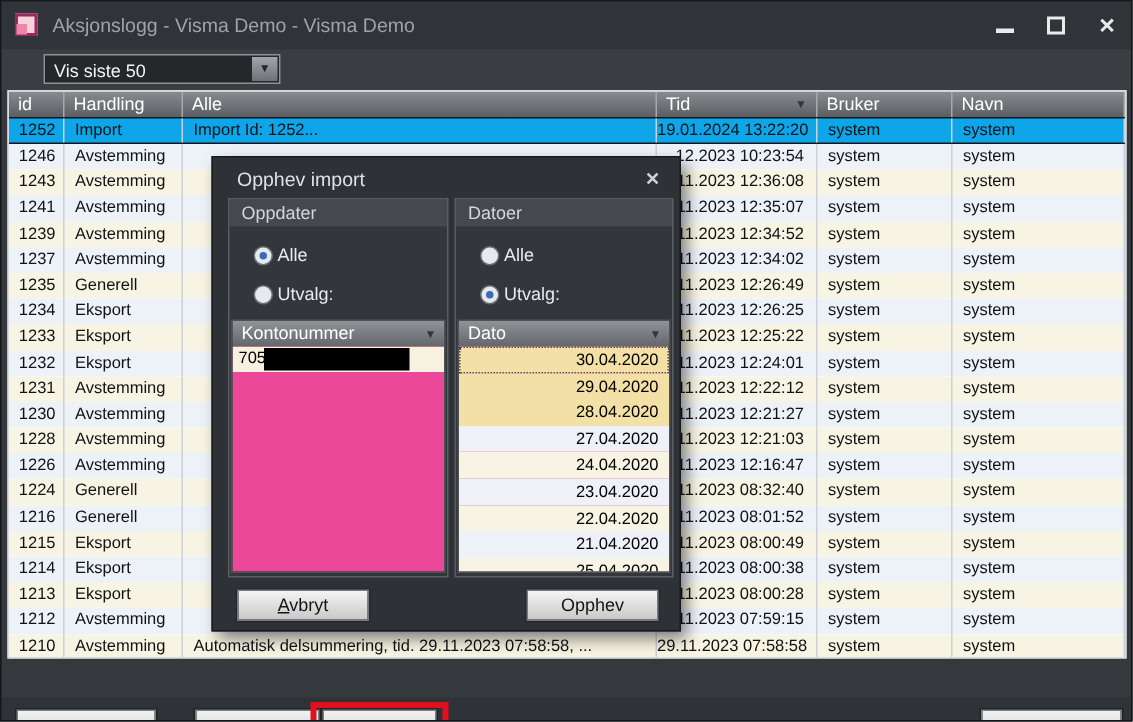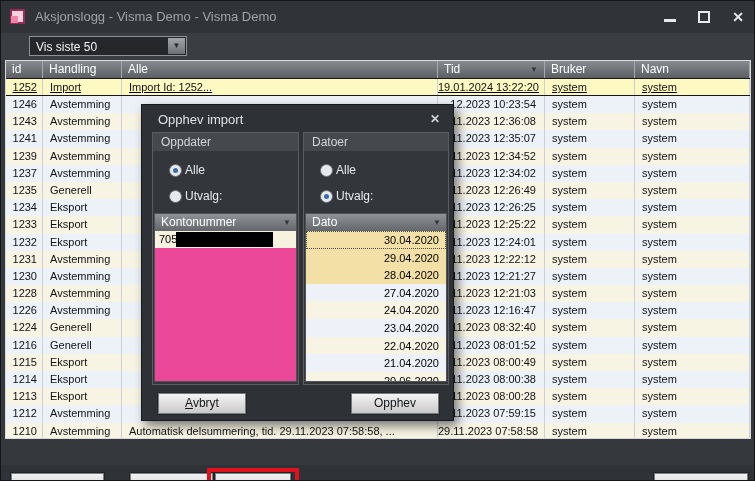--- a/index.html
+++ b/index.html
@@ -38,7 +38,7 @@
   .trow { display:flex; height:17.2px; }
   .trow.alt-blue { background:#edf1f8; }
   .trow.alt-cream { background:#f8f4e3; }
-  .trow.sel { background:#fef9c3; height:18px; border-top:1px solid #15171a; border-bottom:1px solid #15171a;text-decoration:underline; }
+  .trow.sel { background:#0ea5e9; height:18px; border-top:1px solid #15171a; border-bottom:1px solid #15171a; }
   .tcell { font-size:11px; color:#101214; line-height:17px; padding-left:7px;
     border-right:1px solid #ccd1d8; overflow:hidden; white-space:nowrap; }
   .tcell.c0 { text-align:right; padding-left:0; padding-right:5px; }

---

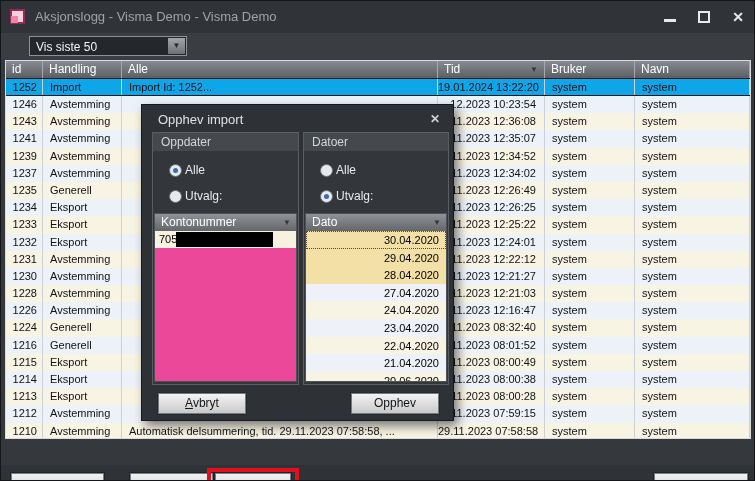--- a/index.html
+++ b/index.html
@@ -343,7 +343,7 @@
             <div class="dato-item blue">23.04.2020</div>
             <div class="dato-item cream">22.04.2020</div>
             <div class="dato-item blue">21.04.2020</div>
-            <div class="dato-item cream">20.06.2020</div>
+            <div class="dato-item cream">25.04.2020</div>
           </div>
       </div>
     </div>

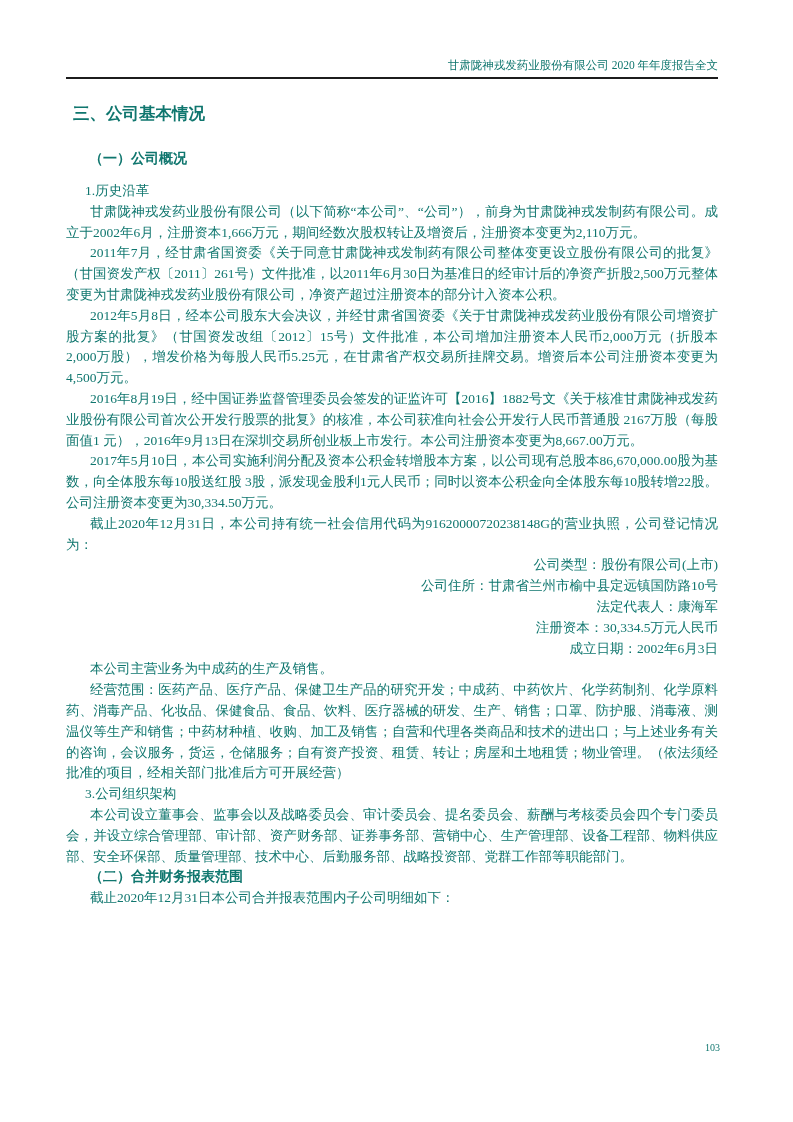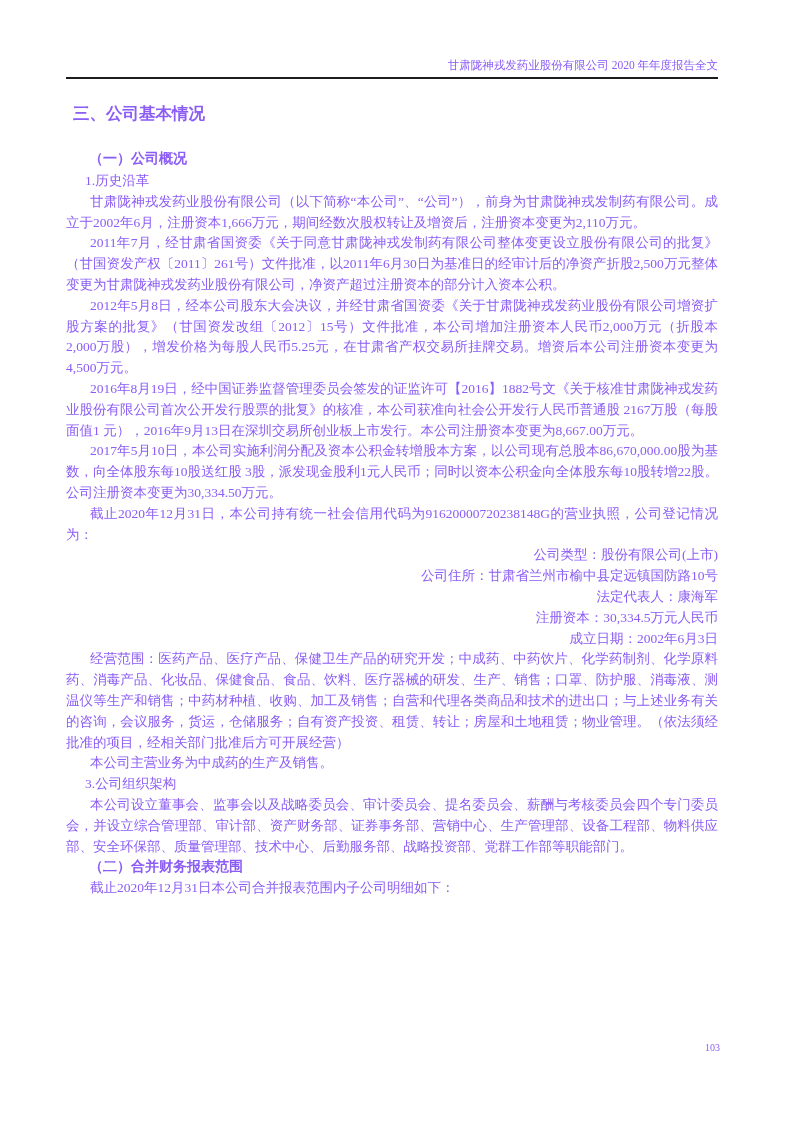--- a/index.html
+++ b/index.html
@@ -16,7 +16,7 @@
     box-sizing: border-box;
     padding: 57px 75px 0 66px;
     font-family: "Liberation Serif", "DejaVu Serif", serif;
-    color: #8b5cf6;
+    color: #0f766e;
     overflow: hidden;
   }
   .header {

...

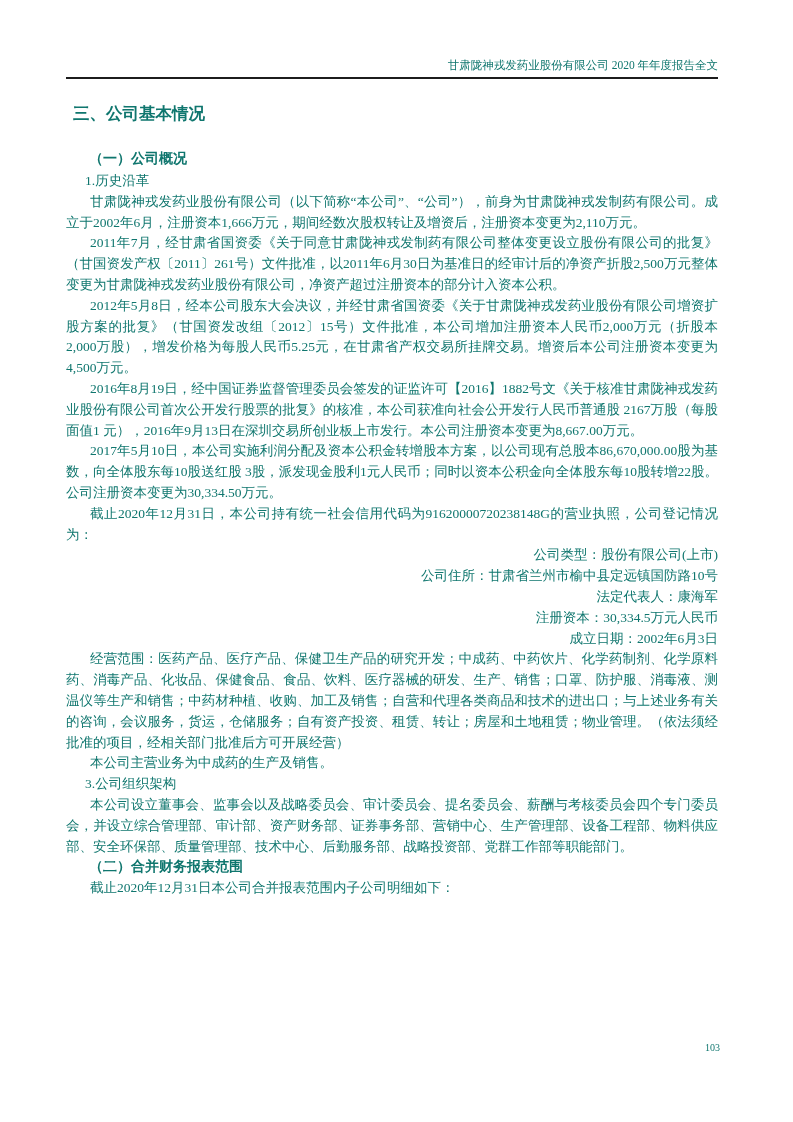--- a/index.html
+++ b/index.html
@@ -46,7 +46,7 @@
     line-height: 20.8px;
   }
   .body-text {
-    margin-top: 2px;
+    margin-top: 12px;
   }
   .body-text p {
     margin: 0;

# What is being asked
Select every line in the material above where the string "margin" occurs, and copy it.

# Response for this exercise
-    margin-top: 2px;
+    margin-top: 12px;
     margin: 0;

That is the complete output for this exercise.